D.C. doesn't know how far patients go

 

February 15, 2018



Having health care in rural areas can be taken for granted, but when it is gone the effects are immediately noticeable.

Congress’ recent stop gap budget to keep the government running did not take into account community health centers (CHC), which are at risk without a long-term budget. These types of smaller health care clinics serve about 10 percent of Montana (roughly 100,000 residents), a state where there should be one lower tier of population designation past “rural.”

The wave of CHCs began with Lyndon B. Johnson’s war on poverty, and the movement experienced a swell under George W. Bush. The Affordable Care Act bolstered low-income patients’ ability to access care at CHCs. These centers were the closest thing to a healthcare “fix” this nation had come up with for accessing healthcare facilities.

CHCs were created when a doctor practicing medicine in under served areas applied the same formula to the U.S. healthcare system. CHCs have historically been a vector of bipartisan support in the debate of how to better provide care for citizens.

In Montana, some CHCs are facing closure because Congress failed to pass a long-term budget, causing a very real 70 percent drop in federal grant funding. Without a long term budget to bank on, CHCs across the country could start to run out of money by the end of February.

The total proposed funding or CHCs is a drop in the bucket, compared to other proposals on the national stage. CHC funding without lapse amounts to about $7.4 billion. Compare that to the $18 billion proposed for the first phase of the border wall, or the $1.5 trillion resulting from a corporate tax cut (down to 21 percent), CHC funding may be the most cost-effective, cost-beneficial, and potentially life-saving proposal being considered.

It is estimated that Montana’s 17 CHCs, connected to 40 satellite sites, served 106,342 patients in 2016, with a total of 407,084 visits. As expected, about 85 percent of these patients are low income, who would have difficulty affording care at facilities other than CHCs. Reports show CHCs have 24 percent lower costs, saving taxpayers about $134 million in Medicaid costs.
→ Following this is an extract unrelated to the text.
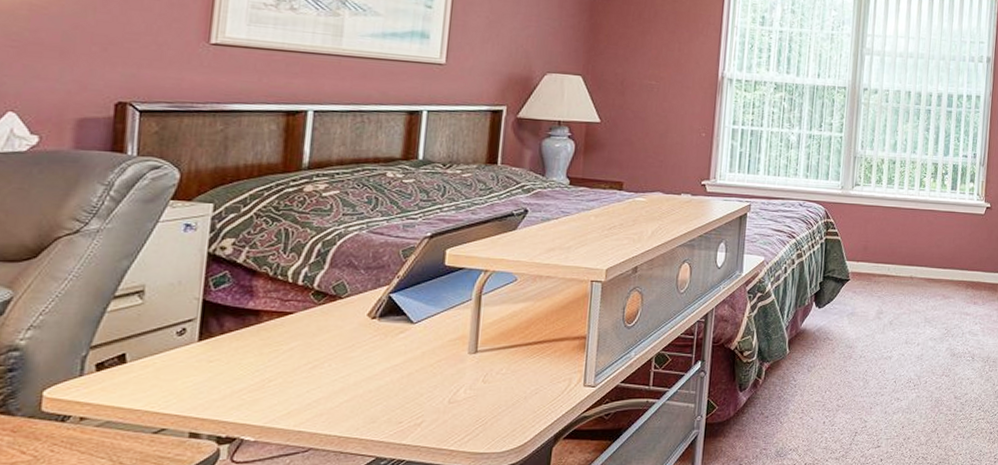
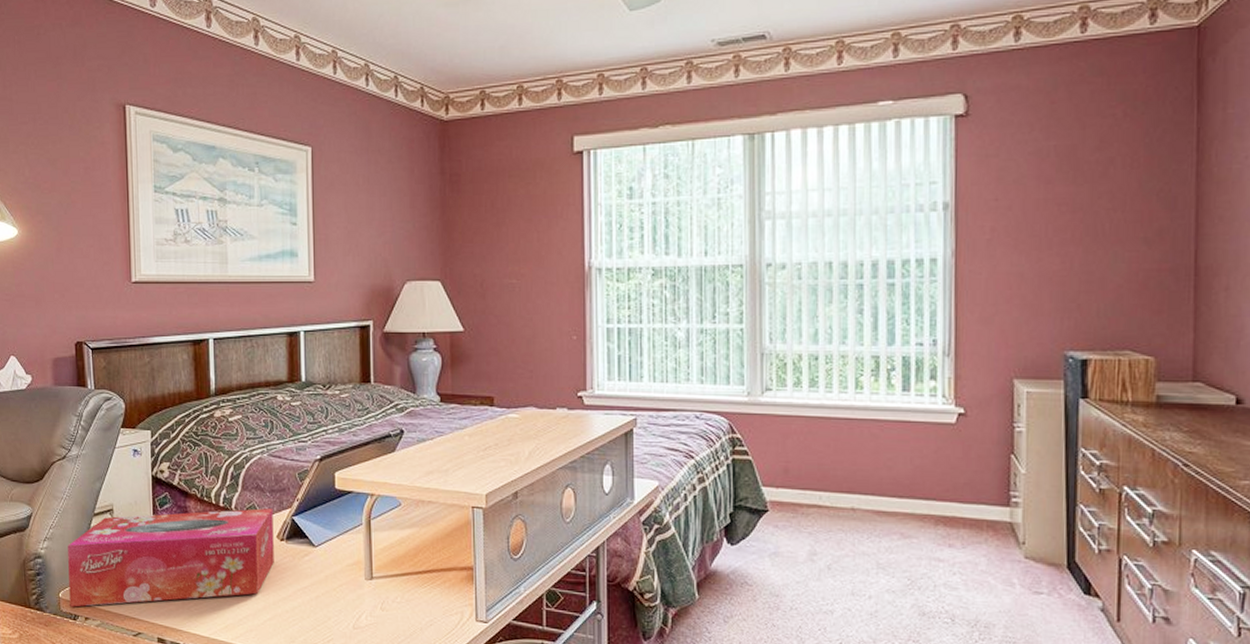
tissue box: none [57,286,367,407] -> present [68,508,274,607]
In Montana, a single closure could result in patients having to drive hundreds of miles for affordable primary care. Larger hospitals and clinics may not be ready to handle the increase in patient loads. Without a doubt, wait times certainly increase.

It was pointed out recently in the Billings Gazette that, “Congressional dysfunction is hazardous to Montanans’ health. The four stopgap spending bills that have dribbled out of Capitol Hill since the last fiscal year ended on Sept. 30, have left 100,000 Montanans and millions of other Americans behind.”

In early December, Sen. Tester and Sen. Daines received letters from Montana CHCs asking for much needed support of a multi-year funding extension. Without that kind of financial foresight, CHCs cannot bring stability to the patients they serve. Many have established hiring freezes, federally funded residency experiences and outlying training programs are on hold, and creating a budget as a CHC is nearly impossible without some kind of stable framework.

Providers, patients and supporters are hoping for a longer-term solution after Thursday’s vote in DC. CHC funding is just one of the many side notes in a tangle of issues to be voted on.

For those in the elected seats with voting power, access to healthcare is uninterrupted. They do not feel the pinch in the wallet when trying to purchase lifesaving medications, or when an appointment is canceled at a CHC because of closure, resulting in rescheduling months out, over a hundred miles away. Many in those seats do not understand the meaning of “rural” or the implications distance can have in an emergency.

The only way they can know is by hearing from regular citizens through emails, letters or phone calls. Otherwise, they may think that what the American people really care about is on cable news. One look around Montana, and one can see that the worries portrayed on cable news are not the day-to-day worries of Montanans.